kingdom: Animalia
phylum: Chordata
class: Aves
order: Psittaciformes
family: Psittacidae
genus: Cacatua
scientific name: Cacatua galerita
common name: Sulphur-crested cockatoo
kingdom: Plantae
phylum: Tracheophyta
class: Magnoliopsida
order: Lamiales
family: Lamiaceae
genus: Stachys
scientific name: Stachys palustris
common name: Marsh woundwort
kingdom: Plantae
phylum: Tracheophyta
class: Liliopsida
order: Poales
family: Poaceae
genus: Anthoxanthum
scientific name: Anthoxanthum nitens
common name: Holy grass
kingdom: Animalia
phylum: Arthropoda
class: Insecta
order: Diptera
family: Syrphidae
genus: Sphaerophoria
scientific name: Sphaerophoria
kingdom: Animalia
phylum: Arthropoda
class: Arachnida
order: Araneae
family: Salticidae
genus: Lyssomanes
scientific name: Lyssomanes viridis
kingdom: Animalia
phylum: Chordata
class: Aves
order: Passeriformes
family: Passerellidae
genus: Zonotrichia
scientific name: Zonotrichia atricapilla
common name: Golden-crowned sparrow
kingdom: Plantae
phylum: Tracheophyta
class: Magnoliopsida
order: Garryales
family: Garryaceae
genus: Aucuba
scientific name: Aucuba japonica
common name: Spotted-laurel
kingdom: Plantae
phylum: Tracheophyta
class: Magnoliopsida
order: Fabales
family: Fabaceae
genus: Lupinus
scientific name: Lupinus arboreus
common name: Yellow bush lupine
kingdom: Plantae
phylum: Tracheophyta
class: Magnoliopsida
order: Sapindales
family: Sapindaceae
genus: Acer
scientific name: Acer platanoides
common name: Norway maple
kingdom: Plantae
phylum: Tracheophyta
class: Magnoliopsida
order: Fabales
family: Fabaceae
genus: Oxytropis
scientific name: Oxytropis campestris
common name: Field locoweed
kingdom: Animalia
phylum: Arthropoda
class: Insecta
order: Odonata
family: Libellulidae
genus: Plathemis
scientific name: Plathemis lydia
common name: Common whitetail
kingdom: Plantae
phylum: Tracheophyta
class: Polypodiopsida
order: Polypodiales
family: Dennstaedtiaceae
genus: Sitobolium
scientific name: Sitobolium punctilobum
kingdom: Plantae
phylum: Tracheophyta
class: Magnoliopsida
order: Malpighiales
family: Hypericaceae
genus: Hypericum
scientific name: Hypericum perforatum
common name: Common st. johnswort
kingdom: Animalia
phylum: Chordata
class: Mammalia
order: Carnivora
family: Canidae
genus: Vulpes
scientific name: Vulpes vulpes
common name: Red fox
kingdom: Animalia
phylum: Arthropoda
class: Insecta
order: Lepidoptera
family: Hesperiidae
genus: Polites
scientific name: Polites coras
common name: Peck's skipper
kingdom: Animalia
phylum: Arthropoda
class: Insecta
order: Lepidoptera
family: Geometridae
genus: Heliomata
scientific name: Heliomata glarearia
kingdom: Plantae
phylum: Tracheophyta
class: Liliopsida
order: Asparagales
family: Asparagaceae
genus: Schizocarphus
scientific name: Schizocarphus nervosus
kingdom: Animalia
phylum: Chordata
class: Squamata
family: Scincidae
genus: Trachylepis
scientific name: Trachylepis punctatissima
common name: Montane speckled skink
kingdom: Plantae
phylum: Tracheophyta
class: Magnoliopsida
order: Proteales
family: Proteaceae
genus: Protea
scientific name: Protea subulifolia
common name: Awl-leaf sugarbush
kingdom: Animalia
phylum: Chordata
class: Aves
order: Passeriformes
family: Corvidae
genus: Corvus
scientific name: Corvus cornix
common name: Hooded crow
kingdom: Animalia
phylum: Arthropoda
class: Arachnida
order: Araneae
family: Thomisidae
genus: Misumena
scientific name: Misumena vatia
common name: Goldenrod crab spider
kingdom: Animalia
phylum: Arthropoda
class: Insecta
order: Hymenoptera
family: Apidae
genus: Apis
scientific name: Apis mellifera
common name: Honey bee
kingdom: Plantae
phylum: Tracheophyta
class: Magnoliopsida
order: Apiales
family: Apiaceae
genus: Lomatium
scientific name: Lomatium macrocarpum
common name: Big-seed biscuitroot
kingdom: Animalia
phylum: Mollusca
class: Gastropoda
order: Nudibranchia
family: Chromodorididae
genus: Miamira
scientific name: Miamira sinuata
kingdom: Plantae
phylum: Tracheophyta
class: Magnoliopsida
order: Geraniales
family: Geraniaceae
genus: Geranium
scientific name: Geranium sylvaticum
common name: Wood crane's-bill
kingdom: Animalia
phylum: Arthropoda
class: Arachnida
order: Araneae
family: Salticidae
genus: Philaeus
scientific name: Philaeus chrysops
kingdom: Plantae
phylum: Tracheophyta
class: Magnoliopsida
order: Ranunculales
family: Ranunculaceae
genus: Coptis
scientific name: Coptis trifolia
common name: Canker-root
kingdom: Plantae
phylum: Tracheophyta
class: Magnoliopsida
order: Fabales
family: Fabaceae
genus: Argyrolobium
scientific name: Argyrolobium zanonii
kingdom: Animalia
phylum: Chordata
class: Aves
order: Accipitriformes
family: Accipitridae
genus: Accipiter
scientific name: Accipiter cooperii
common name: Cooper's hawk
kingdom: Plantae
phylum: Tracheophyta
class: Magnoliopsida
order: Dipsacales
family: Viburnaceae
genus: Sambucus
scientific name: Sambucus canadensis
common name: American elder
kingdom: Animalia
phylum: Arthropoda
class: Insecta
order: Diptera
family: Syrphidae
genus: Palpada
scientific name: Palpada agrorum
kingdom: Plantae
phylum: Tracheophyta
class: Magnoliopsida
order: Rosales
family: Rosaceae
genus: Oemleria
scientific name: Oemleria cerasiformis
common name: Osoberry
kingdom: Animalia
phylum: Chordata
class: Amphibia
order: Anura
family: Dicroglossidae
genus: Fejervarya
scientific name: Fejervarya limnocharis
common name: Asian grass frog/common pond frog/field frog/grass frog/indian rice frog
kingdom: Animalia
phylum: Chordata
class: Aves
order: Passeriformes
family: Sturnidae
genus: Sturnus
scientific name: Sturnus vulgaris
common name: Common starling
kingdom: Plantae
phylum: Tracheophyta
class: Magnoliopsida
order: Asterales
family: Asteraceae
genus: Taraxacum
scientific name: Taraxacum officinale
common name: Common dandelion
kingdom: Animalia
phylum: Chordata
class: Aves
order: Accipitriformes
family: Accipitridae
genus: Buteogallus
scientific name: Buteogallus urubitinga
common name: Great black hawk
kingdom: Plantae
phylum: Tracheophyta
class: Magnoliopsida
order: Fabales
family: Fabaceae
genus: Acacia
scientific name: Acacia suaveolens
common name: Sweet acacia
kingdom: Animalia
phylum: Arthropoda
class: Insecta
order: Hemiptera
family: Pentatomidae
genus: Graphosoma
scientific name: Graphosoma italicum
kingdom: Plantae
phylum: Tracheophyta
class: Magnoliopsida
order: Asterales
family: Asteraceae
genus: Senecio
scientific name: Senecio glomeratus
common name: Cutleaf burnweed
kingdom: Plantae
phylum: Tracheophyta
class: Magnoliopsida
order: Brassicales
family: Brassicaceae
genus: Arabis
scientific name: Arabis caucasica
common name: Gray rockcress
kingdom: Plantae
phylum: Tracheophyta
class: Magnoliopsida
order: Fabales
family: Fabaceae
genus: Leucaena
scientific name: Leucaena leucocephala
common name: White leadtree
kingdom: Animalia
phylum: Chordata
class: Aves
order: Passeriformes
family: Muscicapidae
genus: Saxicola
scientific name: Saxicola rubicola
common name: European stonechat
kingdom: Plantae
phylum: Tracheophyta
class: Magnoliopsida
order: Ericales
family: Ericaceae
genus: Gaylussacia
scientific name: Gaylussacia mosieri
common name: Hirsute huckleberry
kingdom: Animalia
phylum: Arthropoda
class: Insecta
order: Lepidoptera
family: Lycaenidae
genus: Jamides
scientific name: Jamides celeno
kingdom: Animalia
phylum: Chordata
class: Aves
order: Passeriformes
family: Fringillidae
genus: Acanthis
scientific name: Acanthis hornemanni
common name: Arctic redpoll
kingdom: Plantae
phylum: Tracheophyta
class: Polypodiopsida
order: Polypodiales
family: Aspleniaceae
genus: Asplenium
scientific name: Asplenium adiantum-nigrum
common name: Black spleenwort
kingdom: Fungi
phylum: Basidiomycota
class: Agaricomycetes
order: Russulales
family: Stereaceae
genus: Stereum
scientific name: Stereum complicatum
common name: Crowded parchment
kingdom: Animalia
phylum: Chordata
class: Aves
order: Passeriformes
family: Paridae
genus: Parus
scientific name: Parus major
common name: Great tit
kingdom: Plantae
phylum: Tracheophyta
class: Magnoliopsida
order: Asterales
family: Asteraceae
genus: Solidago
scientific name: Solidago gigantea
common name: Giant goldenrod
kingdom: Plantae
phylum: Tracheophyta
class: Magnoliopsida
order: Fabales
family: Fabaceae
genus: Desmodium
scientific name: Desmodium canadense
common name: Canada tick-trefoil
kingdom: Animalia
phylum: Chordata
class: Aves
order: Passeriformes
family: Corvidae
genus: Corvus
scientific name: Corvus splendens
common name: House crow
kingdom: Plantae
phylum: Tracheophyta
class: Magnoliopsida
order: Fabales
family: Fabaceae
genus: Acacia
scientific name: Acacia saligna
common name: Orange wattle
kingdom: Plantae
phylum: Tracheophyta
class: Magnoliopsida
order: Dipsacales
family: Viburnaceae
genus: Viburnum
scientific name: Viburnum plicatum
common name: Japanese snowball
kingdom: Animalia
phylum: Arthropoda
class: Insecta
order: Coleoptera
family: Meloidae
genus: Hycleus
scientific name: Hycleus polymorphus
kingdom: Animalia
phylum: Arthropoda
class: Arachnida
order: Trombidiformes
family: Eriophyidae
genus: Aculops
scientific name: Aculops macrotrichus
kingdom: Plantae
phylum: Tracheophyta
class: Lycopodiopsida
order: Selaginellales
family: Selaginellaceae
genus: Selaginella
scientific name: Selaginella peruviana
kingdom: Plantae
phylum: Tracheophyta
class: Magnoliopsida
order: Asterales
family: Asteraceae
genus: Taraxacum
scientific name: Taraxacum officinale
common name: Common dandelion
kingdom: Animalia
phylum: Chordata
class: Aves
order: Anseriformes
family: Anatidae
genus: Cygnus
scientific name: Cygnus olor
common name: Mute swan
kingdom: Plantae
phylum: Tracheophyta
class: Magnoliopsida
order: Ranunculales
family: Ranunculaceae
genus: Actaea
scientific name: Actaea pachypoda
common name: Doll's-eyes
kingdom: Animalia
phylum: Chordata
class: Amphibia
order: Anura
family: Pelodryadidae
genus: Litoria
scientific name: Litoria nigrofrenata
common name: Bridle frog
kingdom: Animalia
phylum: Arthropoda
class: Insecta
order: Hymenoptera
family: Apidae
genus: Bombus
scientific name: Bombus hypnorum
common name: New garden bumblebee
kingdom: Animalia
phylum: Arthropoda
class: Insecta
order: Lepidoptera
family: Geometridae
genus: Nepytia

____________________

# Written task
Copy the lines word for word, starting at the very first line and ending at the line that contains "order: Malpighiales", with both of those lines included.

# Task output
kingdom: Animalia
phylum: Chordata
class: Aves
order: Psittaciformes
family: Psittacidae
genus: Cacatua
scientific name: Cacatua galerita
common name: Sulphur-crested cockatoo
kingdom: Plantae
phylum: Tracheophyta
class: Magnoliopsida
order: Lamiales
family: Lamiaceae
genus: Stachys
scientific name: Stachys palustris
common name: Marsh woundwort
kingdom: Plantae
phylum: Tracheophyta
class: Liliopsida
order: Poales
family: Poaceae
genus: Anthoxanthum
scientific name: Anthoxanthum nitens
common name: Holy grass
kingdom: Animalia
phylum: Arthropoda
class: Insecta
order: Diptera
family: Syrphidae
genus: Sphaerophoria
scientific name: Sphaerophoria
kingdom: Animalia
phylum: Arthropoda
class: Arachnida
order: Araneae
family: Salticidae
genus: Lyssomanes
scientific name: Lyssomanes viridis
kingdom: Animalia
phylum: Chordata
class: Aves
order: Passeriformes
family: Passerellidae
genus: Zonotrichia
scientific name: Zonotrichia atricapilla
common name: Golden-crowned sparrow
kingdom: Plantae
phylum: Tracheophyta
class: Magnoliopsida
order: Garryales
family: Garryaceae
genus: Aucuba
scientific name: Aucuba japonica
common name: Spotted-laurel
kingdom: Plantae
phylum: Tracheophyta
class: Magnoliopsida
order: Fabales
family: Fabaceae
genus: Lupinus
scientific name: Lupinus arboreus
common name: Yellow bush lupine
kingdom: Plantae
phylum: Tracheophyta
class: Magnoliopsida
order: Sapindales
family: Sapindaceae
genus: Acer
scientific name: Acer platanoides
common name: Norway maple
kingdom: Plantae
phylum: Tracheophyta
class: Magnoliopsida
order: Fabales
family: Fabaceae
genus: Oxytropis
scientific name: Oxytropis campestris
common name: Field locoweed
kingdom: Animalia
phylum: Arthropoda
class: Insecta
order: Odonata
family: Libellulidae
genus: Plathemis
scientific name: Plathemis lydia
common name: Common whitetail
kingdom: Plantae
phylum: Tracheophyta
class: Polypodiopsida
order: Polypodiales
family: Dennstaedtiaceae
genus: Sitobolium
scientific name: Sitobolium punctilobum
kingdom: Plantae
phylum: Tracheophyta
class: Magnoliopsida
order: Malpighiales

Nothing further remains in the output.